2003 年 10 月 8 日,拉诺·切西奇承认了所有指控,包括强奸罪,即“用枪威胁穆斯林被拘留者“A”和“B”……[让] 彼此发生性行为”。尽管他认罪,但主审法官仍犹豫不决,不愿接受切西奇犯下强奸罪,而不是命令或教唆强奸,,犯罪者是强奸的积极参与者。

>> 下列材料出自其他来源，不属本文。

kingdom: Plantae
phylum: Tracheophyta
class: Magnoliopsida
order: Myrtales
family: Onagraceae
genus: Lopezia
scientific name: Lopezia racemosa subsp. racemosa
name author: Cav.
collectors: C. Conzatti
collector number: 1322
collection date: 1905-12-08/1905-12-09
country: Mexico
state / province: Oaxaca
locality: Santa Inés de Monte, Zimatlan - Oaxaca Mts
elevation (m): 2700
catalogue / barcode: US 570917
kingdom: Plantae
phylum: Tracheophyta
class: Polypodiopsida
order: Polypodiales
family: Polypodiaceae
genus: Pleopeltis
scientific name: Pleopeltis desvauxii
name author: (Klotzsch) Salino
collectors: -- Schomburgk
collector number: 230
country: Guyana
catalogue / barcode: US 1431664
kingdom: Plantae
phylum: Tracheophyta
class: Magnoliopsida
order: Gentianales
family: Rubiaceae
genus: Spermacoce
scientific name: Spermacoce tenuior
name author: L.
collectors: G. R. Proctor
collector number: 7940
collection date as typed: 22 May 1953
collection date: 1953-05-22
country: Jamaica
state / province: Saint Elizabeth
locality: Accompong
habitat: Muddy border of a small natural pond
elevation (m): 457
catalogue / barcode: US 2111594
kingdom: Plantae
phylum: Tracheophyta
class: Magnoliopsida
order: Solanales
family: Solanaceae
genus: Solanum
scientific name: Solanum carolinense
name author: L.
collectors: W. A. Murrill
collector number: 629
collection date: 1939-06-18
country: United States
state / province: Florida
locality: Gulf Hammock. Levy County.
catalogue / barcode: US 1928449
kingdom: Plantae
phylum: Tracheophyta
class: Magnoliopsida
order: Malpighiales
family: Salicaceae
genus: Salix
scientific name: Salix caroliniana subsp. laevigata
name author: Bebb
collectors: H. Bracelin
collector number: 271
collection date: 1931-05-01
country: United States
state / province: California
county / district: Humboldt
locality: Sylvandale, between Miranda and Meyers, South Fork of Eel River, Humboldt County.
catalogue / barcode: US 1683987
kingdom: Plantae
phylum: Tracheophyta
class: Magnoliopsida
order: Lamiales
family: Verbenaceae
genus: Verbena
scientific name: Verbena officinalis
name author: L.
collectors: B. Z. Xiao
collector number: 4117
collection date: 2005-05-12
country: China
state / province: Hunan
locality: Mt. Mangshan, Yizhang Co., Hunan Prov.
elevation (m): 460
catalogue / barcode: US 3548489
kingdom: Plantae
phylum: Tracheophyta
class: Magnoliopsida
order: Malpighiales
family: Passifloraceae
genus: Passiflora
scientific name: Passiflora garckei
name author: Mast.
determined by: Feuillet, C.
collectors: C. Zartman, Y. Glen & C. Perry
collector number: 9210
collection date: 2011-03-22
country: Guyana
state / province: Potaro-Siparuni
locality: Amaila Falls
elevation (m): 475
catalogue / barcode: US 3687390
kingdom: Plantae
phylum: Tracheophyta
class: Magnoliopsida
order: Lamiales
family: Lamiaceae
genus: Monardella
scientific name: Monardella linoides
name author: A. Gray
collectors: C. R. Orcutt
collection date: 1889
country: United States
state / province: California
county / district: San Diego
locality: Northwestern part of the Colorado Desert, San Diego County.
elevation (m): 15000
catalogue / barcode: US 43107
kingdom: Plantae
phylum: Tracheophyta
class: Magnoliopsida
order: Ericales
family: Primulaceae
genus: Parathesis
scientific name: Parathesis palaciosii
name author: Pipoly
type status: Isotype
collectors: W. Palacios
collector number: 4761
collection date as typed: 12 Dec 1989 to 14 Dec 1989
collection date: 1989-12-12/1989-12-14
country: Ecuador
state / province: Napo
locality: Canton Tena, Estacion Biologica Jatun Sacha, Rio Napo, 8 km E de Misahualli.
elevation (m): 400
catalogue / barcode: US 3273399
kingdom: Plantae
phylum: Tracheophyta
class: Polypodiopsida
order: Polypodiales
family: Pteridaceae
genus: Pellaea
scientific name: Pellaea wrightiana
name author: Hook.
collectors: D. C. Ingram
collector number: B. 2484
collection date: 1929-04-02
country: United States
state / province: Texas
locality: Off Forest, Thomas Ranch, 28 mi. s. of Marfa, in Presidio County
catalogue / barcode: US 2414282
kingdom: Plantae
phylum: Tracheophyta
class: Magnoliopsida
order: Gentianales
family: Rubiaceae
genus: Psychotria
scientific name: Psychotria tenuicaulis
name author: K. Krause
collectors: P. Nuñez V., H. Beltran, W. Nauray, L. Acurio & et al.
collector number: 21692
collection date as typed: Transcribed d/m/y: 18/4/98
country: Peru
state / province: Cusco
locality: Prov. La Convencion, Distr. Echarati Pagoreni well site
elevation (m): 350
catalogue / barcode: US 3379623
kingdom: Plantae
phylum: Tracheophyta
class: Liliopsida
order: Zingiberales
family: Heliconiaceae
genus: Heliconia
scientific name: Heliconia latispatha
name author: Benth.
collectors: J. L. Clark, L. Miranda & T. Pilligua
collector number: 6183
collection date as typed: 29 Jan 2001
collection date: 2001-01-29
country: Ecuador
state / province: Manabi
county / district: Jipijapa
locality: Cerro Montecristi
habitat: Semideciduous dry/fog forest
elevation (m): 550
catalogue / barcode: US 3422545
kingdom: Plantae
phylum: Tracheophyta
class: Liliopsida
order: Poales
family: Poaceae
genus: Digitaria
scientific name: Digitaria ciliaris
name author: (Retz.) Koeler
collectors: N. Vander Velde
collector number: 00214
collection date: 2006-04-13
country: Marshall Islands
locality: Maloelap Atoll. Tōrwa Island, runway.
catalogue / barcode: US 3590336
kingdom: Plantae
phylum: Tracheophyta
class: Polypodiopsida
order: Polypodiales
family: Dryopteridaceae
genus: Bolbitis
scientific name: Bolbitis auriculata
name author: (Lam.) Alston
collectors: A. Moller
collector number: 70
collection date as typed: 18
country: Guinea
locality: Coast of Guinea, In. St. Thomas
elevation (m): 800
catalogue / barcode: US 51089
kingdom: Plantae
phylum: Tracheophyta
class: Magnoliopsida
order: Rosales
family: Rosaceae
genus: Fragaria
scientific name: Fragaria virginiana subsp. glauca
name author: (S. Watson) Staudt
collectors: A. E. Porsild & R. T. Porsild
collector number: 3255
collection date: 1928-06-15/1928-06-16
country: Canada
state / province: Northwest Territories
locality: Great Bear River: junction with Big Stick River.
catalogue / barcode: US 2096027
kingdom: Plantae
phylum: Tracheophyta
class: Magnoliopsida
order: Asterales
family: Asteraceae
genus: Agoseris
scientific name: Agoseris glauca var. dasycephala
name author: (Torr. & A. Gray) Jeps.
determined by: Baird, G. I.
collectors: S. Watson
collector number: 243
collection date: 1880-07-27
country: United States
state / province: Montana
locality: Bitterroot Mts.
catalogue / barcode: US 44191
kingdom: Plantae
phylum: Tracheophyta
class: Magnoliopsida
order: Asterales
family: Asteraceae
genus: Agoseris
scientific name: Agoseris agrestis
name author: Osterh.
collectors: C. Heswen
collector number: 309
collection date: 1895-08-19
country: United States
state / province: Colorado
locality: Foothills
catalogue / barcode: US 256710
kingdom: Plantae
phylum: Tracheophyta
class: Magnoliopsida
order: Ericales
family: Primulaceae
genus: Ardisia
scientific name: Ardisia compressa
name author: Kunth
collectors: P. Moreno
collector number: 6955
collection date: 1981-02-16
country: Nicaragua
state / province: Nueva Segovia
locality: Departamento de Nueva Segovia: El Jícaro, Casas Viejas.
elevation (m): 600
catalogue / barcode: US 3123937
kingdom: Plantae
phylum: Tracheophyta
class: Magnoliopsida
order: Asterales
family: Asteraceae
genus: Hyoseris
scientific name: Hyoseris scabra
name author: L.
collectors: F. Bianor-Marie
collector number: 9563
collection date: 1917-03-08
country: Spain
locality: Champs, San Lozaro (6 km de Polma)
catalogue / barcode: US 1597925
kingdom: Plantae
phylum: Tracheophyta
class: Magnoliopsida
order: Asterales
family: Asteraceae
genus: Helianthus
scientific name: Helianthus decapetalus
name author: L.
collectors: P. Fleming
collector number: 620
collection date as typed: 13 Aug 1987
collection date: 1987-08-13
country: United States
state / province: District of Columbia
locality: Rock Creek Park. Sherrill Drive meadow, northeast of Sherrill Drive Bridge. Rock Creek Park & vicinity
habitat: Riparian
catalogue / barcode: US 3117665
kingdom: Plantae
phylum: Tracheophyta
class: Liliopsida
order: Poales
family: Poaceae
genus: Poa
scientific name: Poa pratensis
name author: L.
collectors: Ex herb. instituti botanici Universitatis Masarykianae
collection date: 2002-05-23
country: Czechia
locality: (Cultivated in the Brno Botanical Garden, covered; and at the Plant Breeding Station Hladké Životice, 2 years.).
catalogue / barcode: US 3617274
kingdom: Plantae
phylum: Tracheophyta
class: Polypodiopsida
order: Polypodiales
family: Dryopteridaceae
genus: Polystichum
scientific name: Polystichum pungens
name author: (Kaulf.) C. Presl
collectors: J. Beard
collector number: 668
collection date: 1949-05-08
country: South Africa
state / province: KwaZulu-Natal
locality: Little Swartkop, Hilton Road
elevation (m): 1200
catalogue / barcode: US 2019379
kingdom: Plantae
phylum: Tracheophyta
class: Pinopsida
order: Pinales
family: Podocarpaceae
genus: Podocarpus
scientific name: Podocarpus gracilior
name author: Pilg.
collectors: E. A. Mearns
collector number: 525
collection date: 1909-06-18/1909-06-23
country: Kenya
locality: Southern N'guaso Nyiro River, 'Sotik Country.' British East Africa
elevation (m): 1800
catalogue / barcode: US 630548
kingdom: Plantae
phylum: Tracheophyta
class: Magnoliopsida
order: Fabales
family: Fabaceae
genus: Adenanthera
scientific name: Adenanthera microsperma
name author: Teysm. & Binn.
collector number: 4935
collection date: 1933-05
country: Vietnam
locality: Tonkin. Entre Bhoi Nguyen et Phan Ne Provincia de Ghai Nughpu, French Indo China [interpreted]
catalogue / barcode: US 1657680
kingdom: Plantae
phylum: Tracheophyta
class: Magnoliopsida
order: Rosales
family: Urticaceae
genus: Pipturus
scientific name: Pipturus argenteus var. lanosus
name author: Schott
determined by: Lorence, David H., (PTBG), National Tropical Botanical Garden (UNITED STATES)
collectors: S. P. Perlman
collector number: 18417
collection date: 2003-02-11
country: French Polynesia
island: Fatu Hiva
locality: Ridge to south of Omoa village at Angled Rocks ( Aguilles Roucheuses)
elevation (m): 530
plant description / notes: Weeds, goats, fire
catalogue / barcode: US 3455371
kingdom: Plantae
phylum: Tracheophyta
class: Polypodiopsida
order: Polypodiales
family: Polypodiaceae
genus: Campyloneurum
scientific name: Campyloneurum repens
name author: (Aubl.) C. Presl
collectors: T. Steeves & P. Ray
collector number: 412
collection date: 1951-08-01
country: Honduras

尽管犹豫不决,审判庭最终还是接受了检方的推理,认为 Češić 犯有强奸罪,因为他“利用受害者作为犯罪工具。利用其中一个兄弟对另一个兄弟进行性侵,两人都被当作工具。”然而,这意味着当被迫与另一个人发生性关系时,一个男人不是受害者,而是另一个人受害的工具。这是由于强奸定义的第二个问题元素:关注性侵。因此,在让每个受害者都被视为被强奸后,他们遭受其他形式性暴力的受害者身份就被忽略了,没有被起诉。
结论以及对国际刑事法院的启示
国际刑事法院对强奸的定义与前南问题国际法庭的定义相似。国际刑事法院的《犯罪要件》将强奸定义为“犯罪者通过性器官插入他人身体,无论程度如何,导致受害者或犯罪者身体的任何部位被插入,或受害者的肛门或生殖器被任何物体或身体的任何其他部位插入。”尽管定义相似,但国际刑事法院似乎成功地避免了过分强调犯罪者在行为中的作用。这一点在 恩塔甘达案中很明显,在该案中,被拘留者被迫相互发生性行为被归类为强奸。然而,与Češić 案一样,一个受害者的可见性是以牺牲另一个受害者为 阿根廷资源 代价的。在该案中,“一名被拘留在基洛的男性平民被迫插入……一名同被拘留者”,与他的女性同被拘留者不同,他没有被归类为受害者。恩塔甘达没有因“其他形式的同等严重性暴力”而被起诉,尽管他有可能被定性为此类行为。虽然在本案中没有明确将其归类为工具,但男性平民被归类为插入工具,这阻碍了他作为受害者的可见性。由于国际刑事法院与前南问题国际法庭一样,非常重视插入,因此强迫男性参与性行为是一种经常被忽视的与冲突有关的性暴力形式。然而,正如刚果民主共和国、前南斯拉夫和南京大屠杀等其他时期的经验所表明的那样,这种受害行为很常见。在国际上对强奸的概念发生变化之前,这种针对男性的性暴力将继续不那么引人注目,甚至被忽视。在俄罗斯军队在乌克兰实施性暴力的报道中,很少有报道包括强迫男性与他人发生性行为。缺乏报道是否真的表明这种情况没有发生,还是说报道的缺失反映了法律对受害的理解中这种现象的隐形,而常识往往将被迫参与的男性置于非自愿犯罪者的角色?